GIVEN EXERCISE: Reproduce every one of the lines below word for word, keeping them in the same order.

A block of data
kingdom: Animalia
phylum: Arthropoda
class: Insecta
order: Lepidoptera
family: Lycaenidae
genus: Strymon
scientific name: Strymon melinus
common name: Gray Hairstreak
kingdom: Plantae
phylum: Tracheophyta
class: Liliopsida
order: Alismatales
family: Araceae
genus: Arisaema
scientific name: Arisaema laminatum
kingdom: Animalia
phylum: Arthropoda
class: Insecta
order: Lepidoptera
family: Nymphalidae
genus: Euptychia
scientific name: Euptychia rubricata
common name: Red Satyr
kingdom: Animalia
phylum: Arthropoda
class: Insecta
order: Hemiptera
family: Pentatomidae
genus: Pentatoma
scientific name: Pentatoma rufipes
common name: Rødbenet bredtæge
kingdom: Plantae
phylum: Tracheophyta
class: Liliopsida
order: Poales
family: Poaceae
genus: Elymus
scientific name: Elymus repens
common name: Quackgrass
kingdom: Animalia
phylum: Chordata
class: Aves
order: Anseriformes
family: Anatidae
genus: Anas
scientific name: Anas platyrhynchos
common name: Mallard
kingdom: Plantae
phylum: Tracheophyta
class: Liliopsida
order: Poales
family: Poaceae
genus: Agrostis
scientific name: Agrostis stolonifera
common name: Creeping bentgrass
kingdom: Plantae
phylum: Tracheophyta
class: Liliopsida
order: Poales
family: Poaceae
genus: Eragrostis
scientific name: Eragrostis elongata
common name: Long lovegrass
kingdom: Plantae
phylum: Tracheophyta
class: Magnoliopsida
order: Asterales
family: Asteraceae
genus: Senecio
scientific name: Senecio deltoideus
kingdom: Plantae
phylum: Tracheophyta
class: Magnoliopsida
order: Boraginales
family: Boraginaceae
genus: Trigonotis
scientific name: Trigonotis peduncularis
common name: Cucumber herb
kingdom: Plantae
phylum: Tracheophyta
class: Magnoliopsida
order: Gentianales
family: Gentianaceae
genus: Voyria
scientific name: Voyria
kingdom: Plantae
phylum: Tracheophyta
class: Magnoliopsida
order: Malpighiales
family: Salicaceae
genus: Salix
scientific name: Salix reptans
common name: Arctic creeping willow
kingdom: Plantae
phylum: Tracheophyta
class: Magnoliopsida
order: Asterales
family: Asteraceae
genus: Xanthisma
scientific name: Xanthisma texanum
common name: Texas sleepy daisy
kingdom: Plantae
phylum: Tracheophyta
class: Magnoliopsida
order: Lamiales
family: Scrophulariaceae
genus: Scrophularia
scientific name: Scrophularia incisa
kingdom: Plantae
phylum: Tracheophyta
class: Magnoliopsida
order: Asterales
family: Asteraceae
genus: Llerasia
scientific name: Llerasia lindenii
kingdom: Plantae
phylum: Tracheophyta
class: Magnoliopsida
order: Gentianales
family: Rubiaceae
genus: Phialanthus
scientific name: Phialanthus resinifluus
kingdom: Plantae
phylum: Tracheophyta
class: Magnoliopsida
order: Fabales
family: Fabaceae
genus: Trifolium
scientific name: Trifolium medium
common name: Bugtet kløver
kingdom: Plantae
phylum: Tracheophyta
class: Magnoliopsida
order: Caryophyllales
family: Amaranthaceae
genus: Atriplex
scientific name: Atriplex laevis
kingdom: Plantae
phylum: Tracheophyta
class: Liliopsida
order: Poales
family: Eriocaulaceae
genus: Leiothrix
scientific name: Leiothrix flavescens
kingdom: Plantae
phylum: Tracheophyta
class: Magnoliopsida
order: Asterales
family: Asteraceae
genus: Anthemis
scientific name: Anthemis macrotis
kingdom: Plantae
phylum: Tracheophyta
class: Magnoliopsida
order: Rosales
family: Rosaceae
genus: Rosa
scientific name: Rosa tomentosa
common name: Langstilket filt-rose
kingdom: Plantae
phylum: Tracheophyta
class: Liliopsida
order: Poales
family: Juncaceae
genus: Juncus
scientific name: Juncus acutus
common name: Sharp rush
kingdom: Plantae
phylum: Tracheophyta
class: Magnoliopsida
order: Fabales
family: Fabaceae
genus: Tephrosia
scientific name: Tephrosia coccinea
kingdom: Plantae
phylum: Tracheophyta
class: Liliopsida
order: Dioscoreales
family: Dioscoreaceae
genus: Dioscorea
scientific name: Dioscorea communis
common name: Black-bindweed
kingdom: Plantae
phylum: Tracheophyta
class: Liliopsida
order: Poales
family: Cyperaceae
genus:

FINISHED ANSWER:
kingdom: Animalia
phylum: Arthropoda
class: Insecta
order: Lepidoptera
family: Lycaenidae
genus: Strymon
scientific name: Strymon melinus
common name: Gray Hairstreak
kingdom: Plantae
phylum: Tracheophyta
class: Liliopsida
order: Alismatales
family: Araceae
genus: Arisaema
scientific name: Arisaema laminatum
kingdom: Animalia
phylum: Arthropoda
class: Insecta
order: Lepidoptera
family: Nymphalidae
genus: Euptychia
scientific name: Euptychia rubricata
common name: Red Satyr
kingdom: Animalia
phylum: Arthropoda
class: Insecta
order: Hemiptera
family: Pentatomidae
genus: Pentatoma
scientific name: Pentatoma rufipes
common name: Rødbenet bredtæge
kingdom: Plantae
phylum: Tracheophyta
class: Liliopsida
order: Poales
family: Poaceae
genus: Elymus
scientific name: Elymus repens
common name: Quackgrass
kingdom: Animalia
phylum: Chordata
class: Aves
order: Anseriformes
family: Anatidae
genus: Anas
scientific name: Anas platyrhynchos
common name: Mallard
kingdom: Plantae
phylum: Tracheophyta
class: Liliopsida
order: Poales
family: Poaceae
genus: Agrostis
scientific name: Agrostis stolonifera
common name: Creeping bentgrass
kingdom: Plantae
phylum: Tracheophyta
class: Liliopsida
order: Poales
family: Poaceae
genus: Eragrostis
scientific name: Eragrostis elongata
common name: Long lovegrass
kingdom: Plantae
phylum: Tracheophyta
class: Magnoliopsida
order: Asterales
family: Asteraceae
genus: Senecio
scientific name: Senecio deltoideus
kingdom: Plantae
phylum: Tracheophyta
class: Magnoliopsida
order: Boraginales
family: Boraginaceae
genus: Trigonotis
scientific name: Trigonotis peduncularis
common name: Cucumber herb
kingdom: Plantae
phylum: Tracheophyta
class: Magnoliopsida
order: Gentianales
family: Gentianaceae
genus: Voyria
scientific name: Voyria
kingdom: Plantae
phylum: Tracheophyta
class: Magnoliopsida
order: Malpighiales
family: Salicaceae
genus: Salix
scientific name: Salix reptans
common name: Arctic creeping willow
kingdom: Plantae
phylum: Tracheophyta
class: Magnoliopsida
order: Asterales
family: Asteraceae
genus: Xanthisma
scientific name: Xanthisma texanum
common name: Texas sleepy daisy
kingdom: Plantae
phylum: Tracheophyta
class: Magnoliopsida
order: Lamiales
family: Scrophulariaceae
genus: Scrophularia
scientific name: Scrophularia incisa
kingdom: Plantae
phylum: Tracheophyta
class: Magnoliopsida
order: Asterales
family: Asteraceae
genus: Llerasia
scientific name: Llerasia lindenii
kingdom: Plantae
phylum: Tracheophyta
class: Magnoliopsida
order: Gentianales
family: Rubiaceae
genus: Phialanthus
scientific name: Phialanthus resinifluus
kingdom: Plantae
phylum: Tracheophyta
class: Magnoliopsida
order: Fabales
family: Fabaceae
genus: Trifolium
scientific name: Trifolium medium
common name: Bugtet kløver
kingdom: Plantae
phylum: Tracheophyta
class: Magnoliopsida
order: Caryophyllales
family: Amaranthaceae
genus: Atriplex
scientific name: Atriplex laevis
kingdom: Plantae
phylum: Tracheophyta
class: Liliopsida
order: Poales
family: Eriocaulaceae
genus: Leiothrix
scientific name: Leiothrix flavescens
kingdom: Plantae
phylum: Tracheophyta
class: Magnoliopsida
order: Asterales
family: Asteraceae
genus: Anthemis
scientific name: Anthemis macrotis
kingdom: Plantae
phylum: Tracheophyta
class: Magnoliopsida
order: Rosales
family: Rosaceae
genus: Rosa
scientific name: Rosa tomentosa
common name: Langstilket filt-rose
kingdom: Plantae
phylum: Tracheophyta
class: Liliopsida
order: Poales
family: Juncaceae
genus: Juncus
scientific name: Juncus acutus
common name: Sharp rush
kingdom: Plantae
phylum: Tracheophyta
class: Magnoliopsida
order: Fabales
family: Fabaceae
genus: Tephrosia
scientific name: Tephrosia coccinea
kingdom: Plantae
phylum: Tracheophyta
class: Liliopsida
order: Dioscoreales
family: Dioscoreaceae
genus: Dioscorea
scientific name: Dioscorea communis
common name: Black-bindweed
kingdom: Plantae
phylum: Tracheophyta
class: Liliopsida
order: Poales
family: Cyperaceae
genus:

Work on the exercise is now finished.